In weiteren Experimenten gelang es ihnen sogar, spekulative Überhitzung von Märkten und Börsenkräche zu provozieren – Phänomene, die unter rational denkenden Marktteilnehmern theoretisch nicht vorkommen können, in der Realität jedoch offensichtlich stattfinden.

Die offizielle Darstellung der Schwedischen Akademie der Wissenschaften nennt zu den Laureaten nur wenige Vorläufer. Immerhin führte Reinhard Selten, Wirtschafts-Nobelpreisträger von 1994, schon 1959 Experimente zur Preisbildung in oligopolistischen Märkten durch. Sein Mitpreisträger John Nash (der Held des Films "A Beautiful Mind") verglich 1954 gemeinsam mit Kollegen die Ergebnisse von Experimenten mit den Vorhersagen der von ihm maßgeblich geprägten Spieltheorie.

Nachfolger gibt es dafür umso mehr. In der heutigen Wirtschaftsforschung gehört der experimentelle Zweig, gemessen an Veröffentlichungen und Konferenzen, zu den aktivsten. Der Einfluss der Preisträger auf ihr Fachgebiet ist kaum zu überschätzen. Der 1979 in der renommierten Zeitschrift "Econometrica" publizierte Beitrag "Prospect theory: An analysis of decision under risk" ist der meistzitierte Artikel dieser Zeitschrift.

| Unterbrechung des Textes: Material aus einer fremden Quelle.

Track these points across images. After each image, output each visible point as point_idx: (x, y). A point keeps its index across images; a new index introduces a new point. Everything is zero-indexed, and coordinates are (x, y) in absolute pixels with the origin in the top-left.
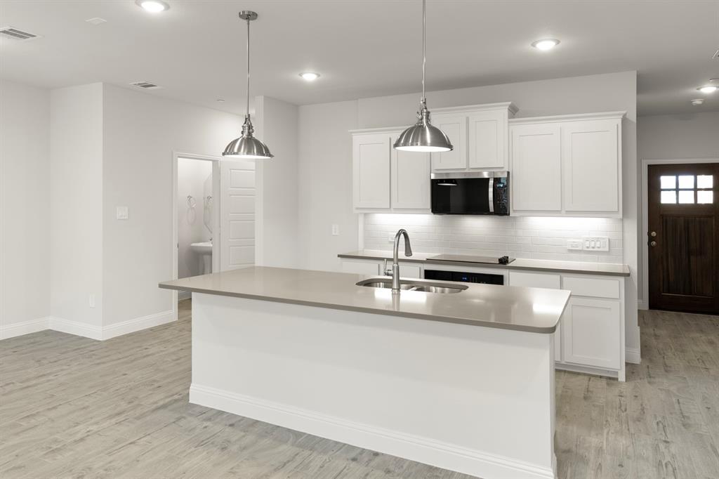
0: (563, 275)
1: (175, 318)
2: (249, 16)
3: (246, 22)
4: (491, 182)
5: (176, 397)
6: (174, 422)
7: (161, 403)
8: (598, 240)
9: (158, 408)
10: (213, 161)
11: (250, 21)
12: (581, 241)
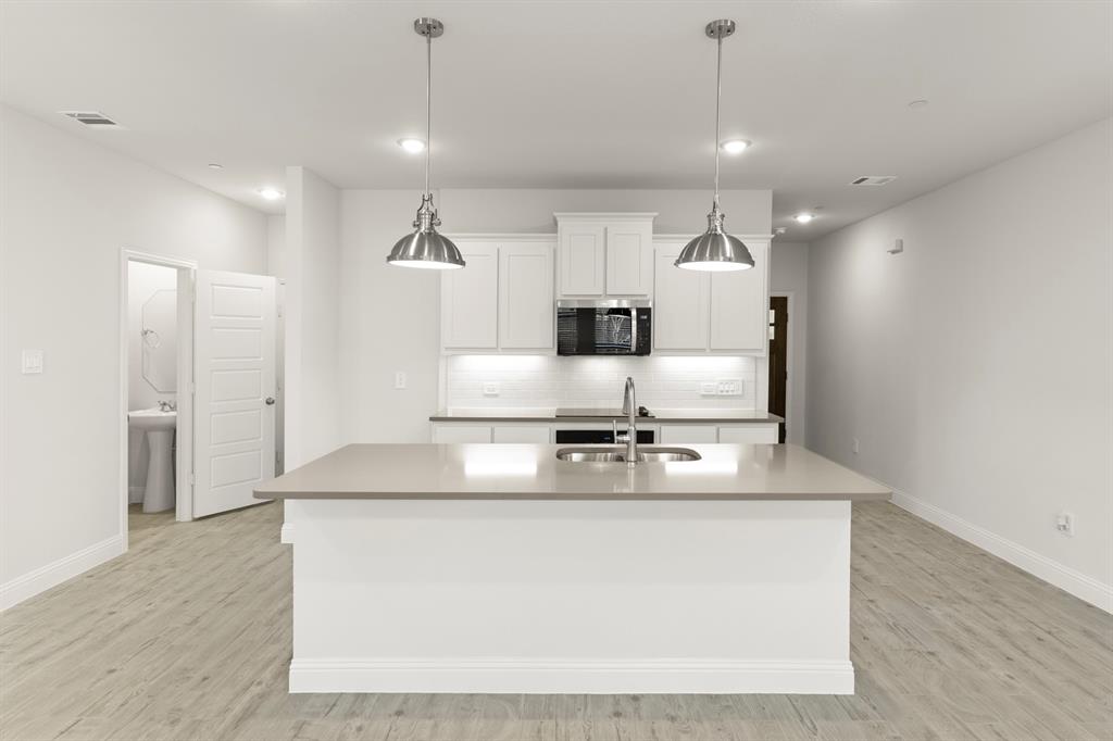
0: (719, 425)
1: (124, 549)
2: (430, 29)
3: (424, 39)
4: (634, 313)
5: (256, 690)
6: (295, 736)
7: (238, 709)
8: (732, 382)
9: (239, 721)
10: (180, 269)
11: (432, 40)
12: (716, 384)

Zu den neueren Experimenten zählen das Ultimatumspiel und seine Verwandten, über die Karl Sigmund, Ernst Fehr und Martin A. Nowak in dieser Zeitschrift berichtet haben (3/2002, S. 52). Die Ergebnisse zeigen nicht nur, dass wir Menschen uns regelmäßig Vorteile entgehen lassen, die der Homo oeconomicus selbstverständlich annehmen würde; es stellt sich auch heraus, dass wir mit diesem Verhalten am Ende besser dastehen.

Damit ist die Fiktion vom rationalen Nutzenmaximierer weiter demontiert: Er ist nicht nur in der Natur eher selten, sondern auch noch ziemlich ungeschickt. Jedenfalls verfehlt er sein ureigenstes Ziel, nämlich sein persönliches Wohlergehen, gegenüber denen, die dieses Ziel hinter brotlosen Idealen wie Fairness – oder Vergeltung – zurückstehen lassen.